● **The data**:
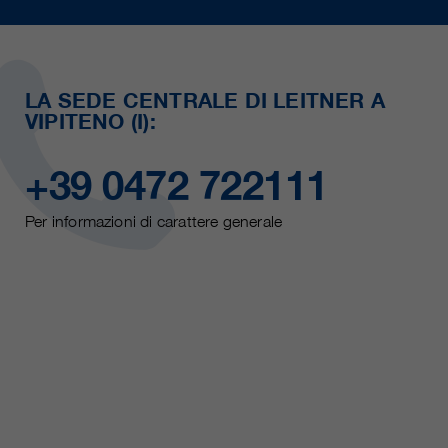
LA SEDE CENTRALE DI LEITNER A
VIPITENO (I):
+39 0472 722111
Per informazioni di carattere generale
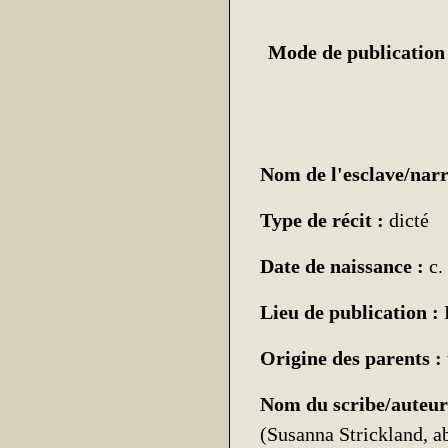
Mode de publication
Nom de l'esclave/narr
Type de récit :
dicté
Date de naissance :
c.
Lieu de publication :
Origine des parents :
Nom du scribe/auteur
(Susanna Strickland, ab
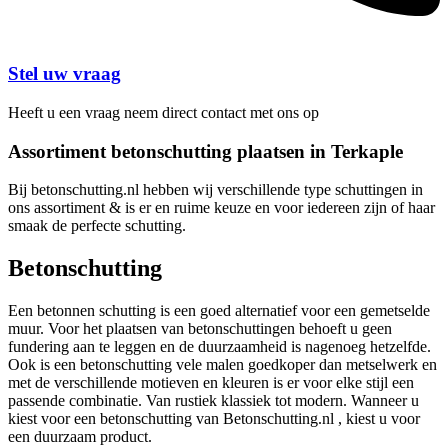
Stel uw vraag
Heeft u een vraag neem direct contact met ons op
Assortiment betonschutting plaatsen in Terkaple
Bij betonschutting.nl hebben wij verschillende type schuttingen in
ons assortiment & is er en ruime keuze en voor iedereen zijn of haar
smaak de perfecte schutting.
Betonschutting
Een betonnen schutting is een goed alternatief voor een gemetselde
muur. Voor het plaatsen van betonschuttingen behoeft u geen
fundering aan te leggen en de duurzaamheid is nagenoeg hetzelfde.
Ook is een betonschutting vele malen goedkoper dan metselwerk en
met de verschillende motieven en kleuren is er voor elke stijl een
passende combinatie. Van rustiek klassiek tot modern. Wanneer u
kiest voor een betonschutting van Betonschutting.nl , kiest u voor
een duurzaam product.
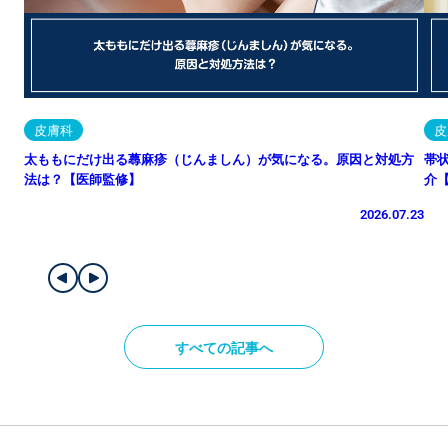
皮膚科
皮
太ももにだけ出る蕁麻疹（じんましん）が気になる。原因と対処方
帯
法は？【医師監修】
介
2026.07.23
すべての記事へ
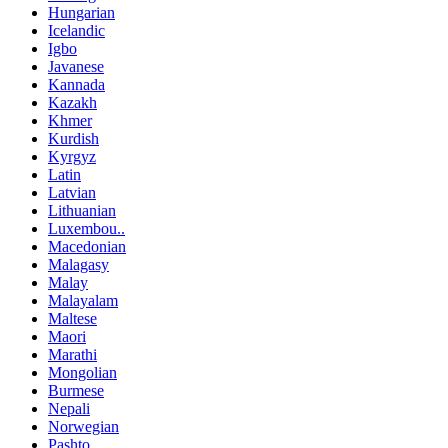
Hungarian
Icelandic
Igbo
Javanese
Kannada
Kazakh
Khmer
Kurdish
Kyrgyz
Latin
Latvian
Lithuanian
Luxembou..
Macedonian
Malagasy
Malay
Malayalam
Maltese
Maori
Marathi
Mongolian
Burmese
Nepali
Norwegian
Pashto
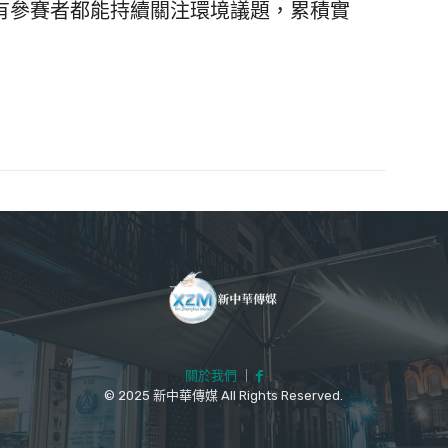
有參賽者都能持續關注環境議題，累積實
關於我們
｜
© 2025 新中華傳媒 All Rights Reserved.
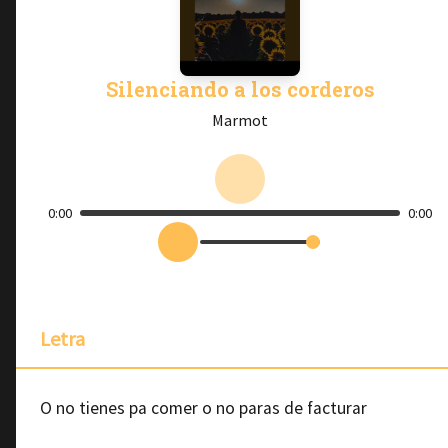
Silenciando a los corderos
Marmot
0:00
0:00
Letra
O no tienes pa comer o no paras de facturar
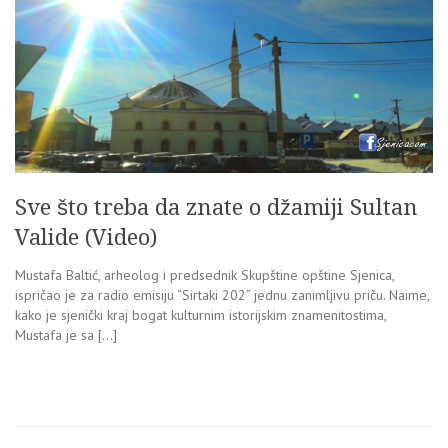
Sve što treba da znate o džamiji Sultan
Valide (Video)
Mustafa Baltić, arheolog i predsednik Skupštine opštine Sjenica,
ispričao je za radio emisiju “Sirtaki 202” jednu zanimljivu priču. Naime,
kako je sjenički kraj bogat kulturnim istorijskim znamenitostima,
Mustafa je sa […]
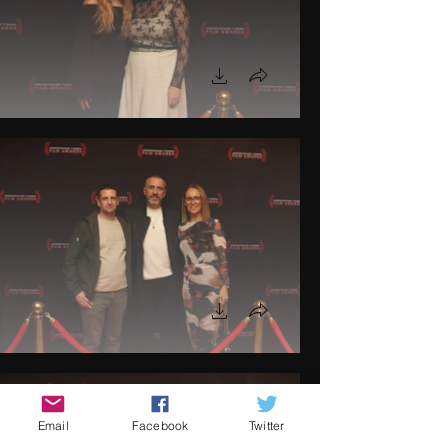
Email
Facebook
Twitter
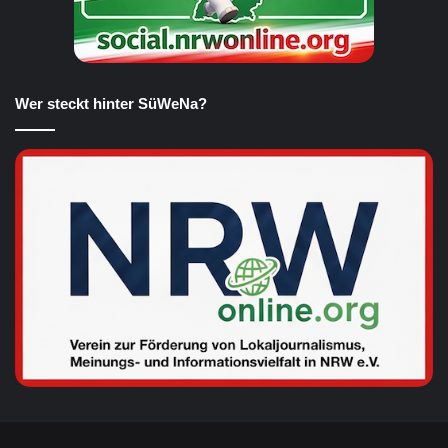
Wer steckt hinter SüWeNa?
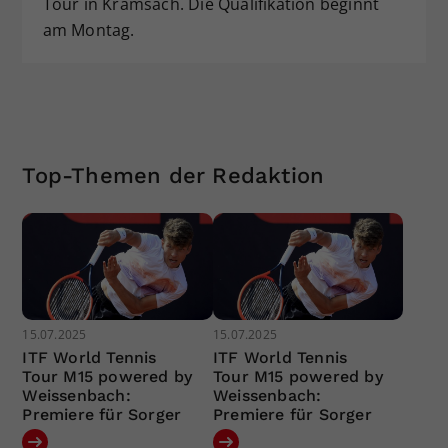
Tour in Kramsach. Die Qualifikation beginnt
am Montag.
Top-Themen der Redaktion
15.07.2025
15.07.2025
ITF World Tennis
ITF World Tennis
Tour M15 powered by
Tour M15 powered by
Weissenbach:
Weissenbach:
Premiere für Sorger
Premiere für Sorger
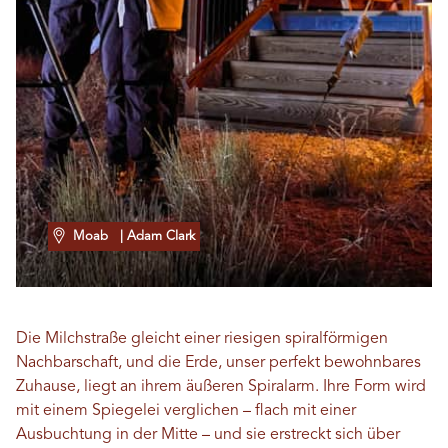
Moab
| Adam Clark
Die Milchstraße gleicht einer riesigen spiralförmigen
Nachbarschaft, und die Erde, unser perfekt bewohnbares
Zuhause, liegt an ihrem äußeren Spiralarm. Ihre Form wird
mit einem Spiegelei verglichen – flach mit einer
Ausbuchtung in der Mitte – und sie erstreckt sich über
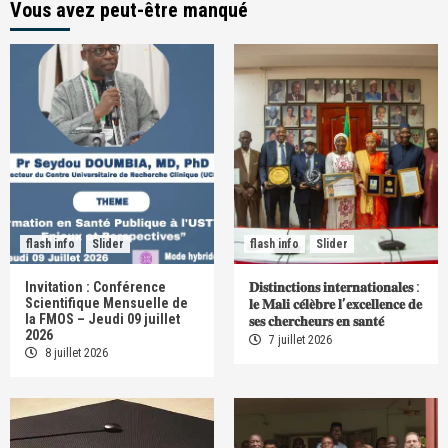
Vous avez peut-être manqué
flash info
Slider
flash info
Slider
Invitation : Conférence
𝐃𝐢𝐬𝐭𝐢𝐧𝐜𝐭𝐢𝐨𝐧𝐬 𝐢𝐧𝐭𝐞𝐫𝐧𝐚𝐭𝐢𝐨𝐧𝐚𝐥𝐞𝐬 :
Scientifique Mensuelle de
𝐥𝐞 𝐌𝐚𝐥𝐢 𝐜𝐞́𝐥𝐞̀𝐛𝐫𝐞 𝐥’𝐞𝐱𝐜𝐞𝐥𝐥𝐞𝐧𝐜𝐞 𝐝𝐞
la FMOS – Jeudi 09 juillet
𝐬𝐞𝐬 𝐜𝐡𝐞𝐫𝐜𝐡𝐞𝐮𝐫𝐬 𝐞𝐧 𝐬𝐚𝐧𝐭𝐞́
2026
7 juillet 2026
8 juillet 2026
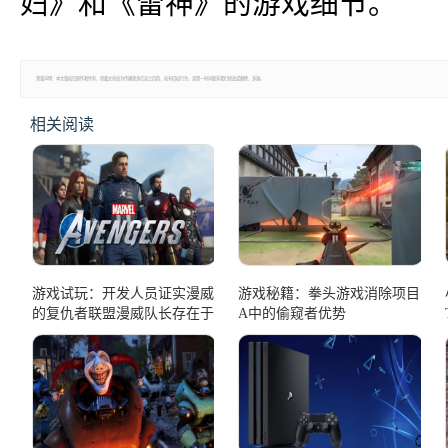
妇》和《雷神》的游戏细节。
郑重声明：本文版权归原作者所有，转载文章仅为传播更多信息之目的，如有侵权行为，请第一时间联系我们修改或删除，多谢。
相关阅读
游戏试玩：开发人员证实漫威
游戏秘籍：拳头游戏消除项目
的复仇者联盟漫威队长存在于
A中的偷窥者优势
游戏的宇宙中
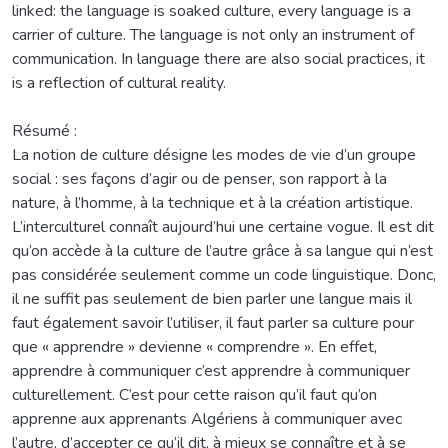
linked: the language is soaked culture, every language is a
carrier of culture. The language is not only an instrument of
communication. In language there are also social practices, it
is a reflection of cultural reality.
Résumé :
La notion de culture désigne les modes de vie d’un groupe
social : ses façons d’agir ou de penser, son rapport à la
nature, à l’homme, à la technique et à la création artistique.
L’interculturel connaît aujourd’hui une certaine vogue. Il est dit
qu’on accède à la culture de l’autre grâce à sa langue qui n’est
pas considérée seulement comme un code linguistique. Donc,
il ne suffit pas seulement de bien parler une langue mais il
faut également savoir l’utiliser, il faut parler sa culture pour
que « apprendre » devienne « comprendre ». En effet,
apprendre à communiquer c’est apprendre à communiquer
culturellement. C’est pour cette raison qu’il faut qu’on
apprenne aux apprenants Algériens à communiquer avec
l’autre, d’accepter ce qu’il dit, à mieux se connaître et à se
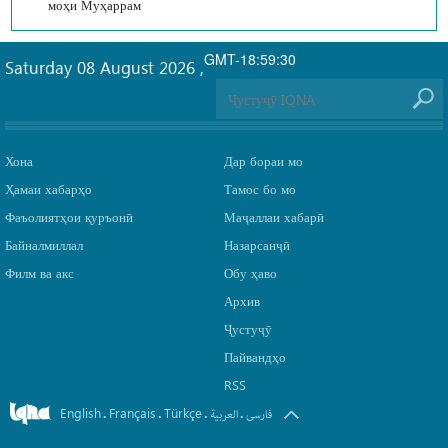
моҳи Муҳаррам
GMT-18:59:30
Saturday 08 August 2026
,
Хона
Дар бораи мо
Ҳамаи хабарҳо
Тамос бо мо
Фаъолиятҳои қуръонӣ
Маҷаллаи хабарӣ
Байналмиллал
Назарсанҷӣ
Филм ва акс
Обу ҳаво
Архив
Ҷустуҷӯ
Пайвандҳо
RSS
English
Français
Türkçe
.
.
.
.
فارسی
العربیة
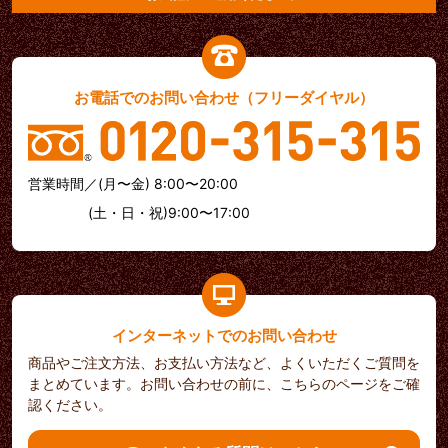
お電話でのお問い合わせ（フリーダイヤル）
営業時間／(月〜金) 8:00〜20:00
(土・日・祝)9:00〜17:00
インターネットでのお問い合わせ
商品やご注文方法、お支払い方法など、よくいただくご質問を
まとめています。お問い合わせの前に、こちらのページをご確
認ください。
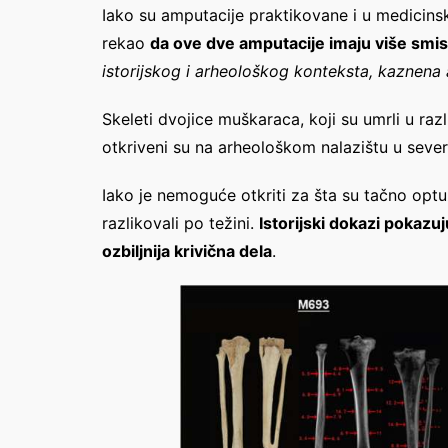
Iako su amputacije praktikovane i u medicins
rekao
da ove dve amputacije imaju više smis
istorijskog i arheološkog konteksta, kaznena 
Skeleti dvojice muškaraca, koji su umrli u ra
otkriveni su na arheološkom nalazištu u sev
Iako je nemoguće otkriti za šta su tačno optu
razlikovali po težini.
Istorijski dokazi pokazu
ozbiljnija krivična dela
.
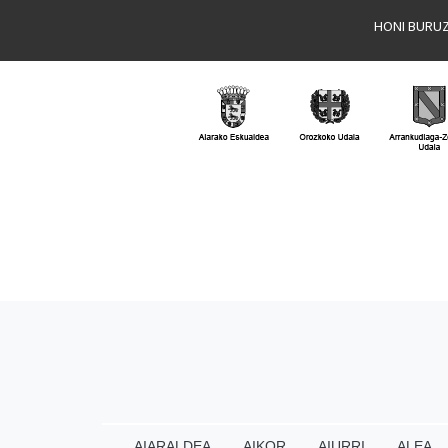
HONI BURU
AIARALDEA
AIKOR
AIURRI
ALEA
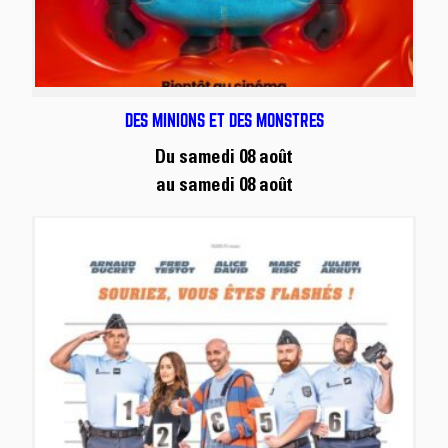
DES MINIONS ET DES MONSTRES
Du samedi 08 août
au samedi 08 août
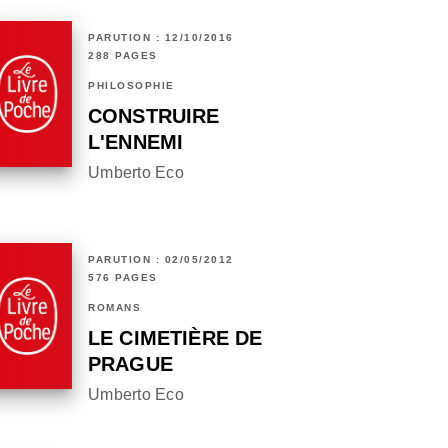
PARUTION : 12/10/2016
288 PAGES
PHILOSOPHIE
CONSTRUIRE
L'ENNEMI
Umberto Eco
PARUTION : 02/05/2012
576 PAGES
ROMANS
LE CIMETIÈRE DE
PRAGUE
Umberto Eco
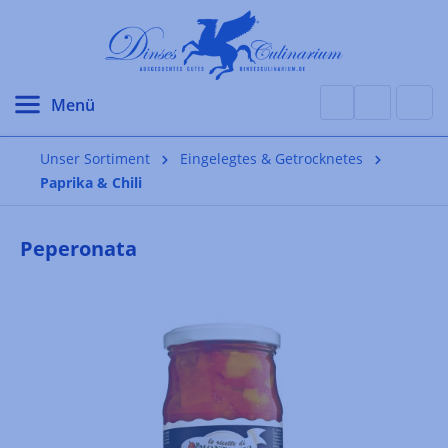
alt springen
Unser Sortiment
Eingelegtes & Getrocknetes
Paprika & Chili
Peperonata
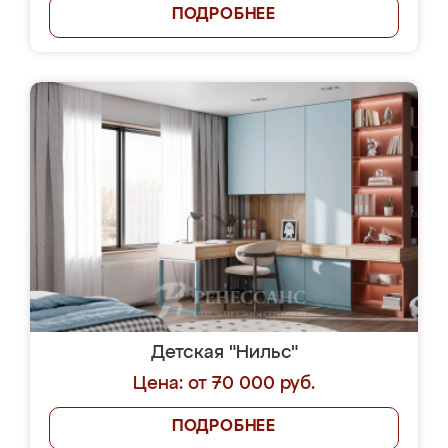
ПОДРОБНЕЕ
Детская "Нильс"
Цена: от 70 000 руб.
ПОДРОБНЕЕ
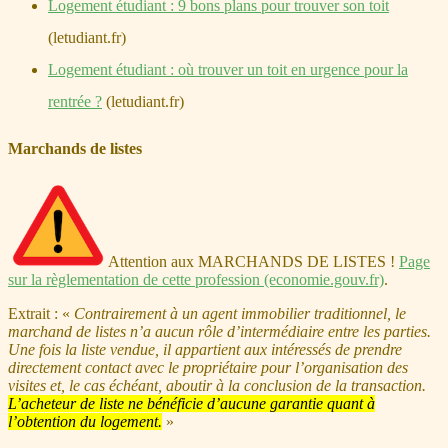
Logement étudiant : 9 bons plans pour trouver son toit
(letudiant.fr)
Logement étudiant : où trouver un toit en urgence pour la
rentrée ?
(letudiant.fr)
Marchands de listes
Attention aux MARCHANDS DE LISTES !
Page
sur la règlementation de cette profession (economie.gouv.fr)
.
Extrait : «
Contrairement à un agent immobilier traditionnel, le
marchand de listes n’a aucun rôle d’intermédiaire entre les parties.
Une fois la liste vendue, il appartient aux intéressés de prendre
directement contact avec le propriétaire pour l’organisation des
visites et, le cas échéant, aboutir à la conclusion de la transaction.
L’acheteur de liste ne bénéficie d’aucune garantie quant à
l’obtention du logement.
»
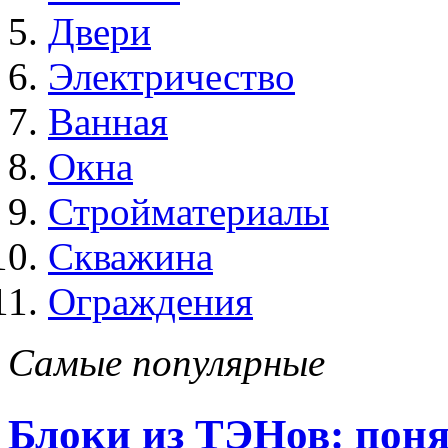
Двери
Электричество
Ванная
Окна
Стройматериалы
Скважина
Ограждения
Самые популярные
Блоки из ТЭНов: поня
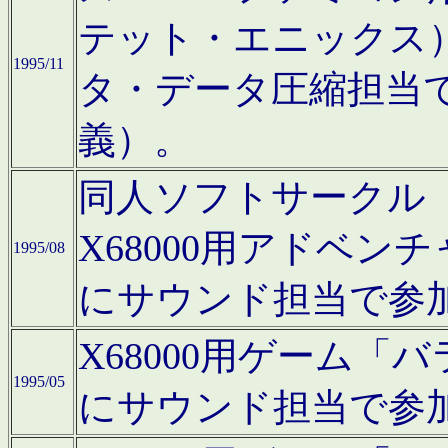
テット・エニックス
1995/11
タ・データ圧縮担当
義）。
同人ソフトサークル「Moo
X68000用アドベ
1995/08
にサウンド担当で参
X68000用ゲーム
1995/05
にサウンド担当で参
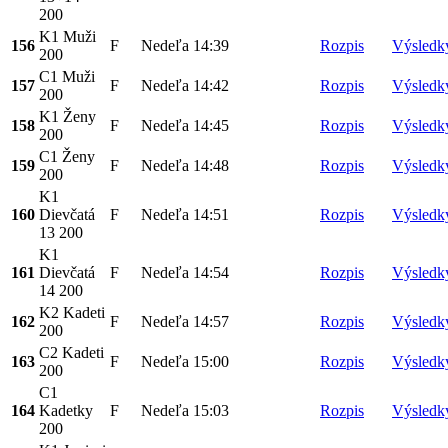
200
K1 Muži
156
F
Nedeľa
14:39
Rozpis
Výsledk
200
C1 Muži
157
F
Nedeľa
14:42
Rozpis
Výsledk
200
K1 Ženy
158
F
Nedeľa
14:45
Rozpis
Výsledk
200
C1 Ženy
159
F
Nedeľa
14:48
Rozpis
Výsledk
200
K1
160
Dievčatá
F
Nedeľa
14:51
Rozpis
Výsledk
13 200
K1
161
Dievčatá
F
Nedeľa
14:54
Rozpis
Výsledk
14 200
K2 Kadeti
162
F
Nedeľa
14:57
Rozpis
Výsledk
200
C2 Kadeti
163
F
Nedeľa
15:00
Rozpis
Výsledk
200
C1
164
Kadetky
F
Nedeľa
15:03
Rozpis
Výsledk
200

● **Exercise objective**: Please return, exactly as written, the lines from the first line of the records above through the line containing "passende combinatie. Van", both included, leaving out any pictures.

● **Solution to this task**:
LA SEDE CENTRALE DI LEITNER A
VIPITENO (I):
+39 0472 722111
Per informazioni di carattere generale
Mode de publication
Nom de l'esclave/narr
Type de récit :
dicté
Date de naissance :
c.
Lieu de publication :
Origine des parents :
Nom du scribe/auteur
(Susanna Strickland, ab
Stel uw vraag
Heeft u een vraag neem direct contact met ons op
Assortiment betonschutting plaatsen in Terkaple
Bij betonschutting.nl hebben wij verschillende type schuttingen in
ons assortiment & is er en ruime keuze en voor iedereen zijn of haar
smaak de perfecte schutting.
Betonschutting
Een betonnen schutting is een goed alternatief voor een gemetselde
muur. Voor het plaatsen van betonschuttingen behoeft u geen
fundering aan te leggen en de duurzaamheid is nagenoeg hetzelfde.
Ook is een betonschutting vele malen goedkoper dan metselwerk en
met de verschillende motieven en kleuren is er voor elke stijl een
passende combinatie. Van rustiek klassiek tot modern. Wanneer u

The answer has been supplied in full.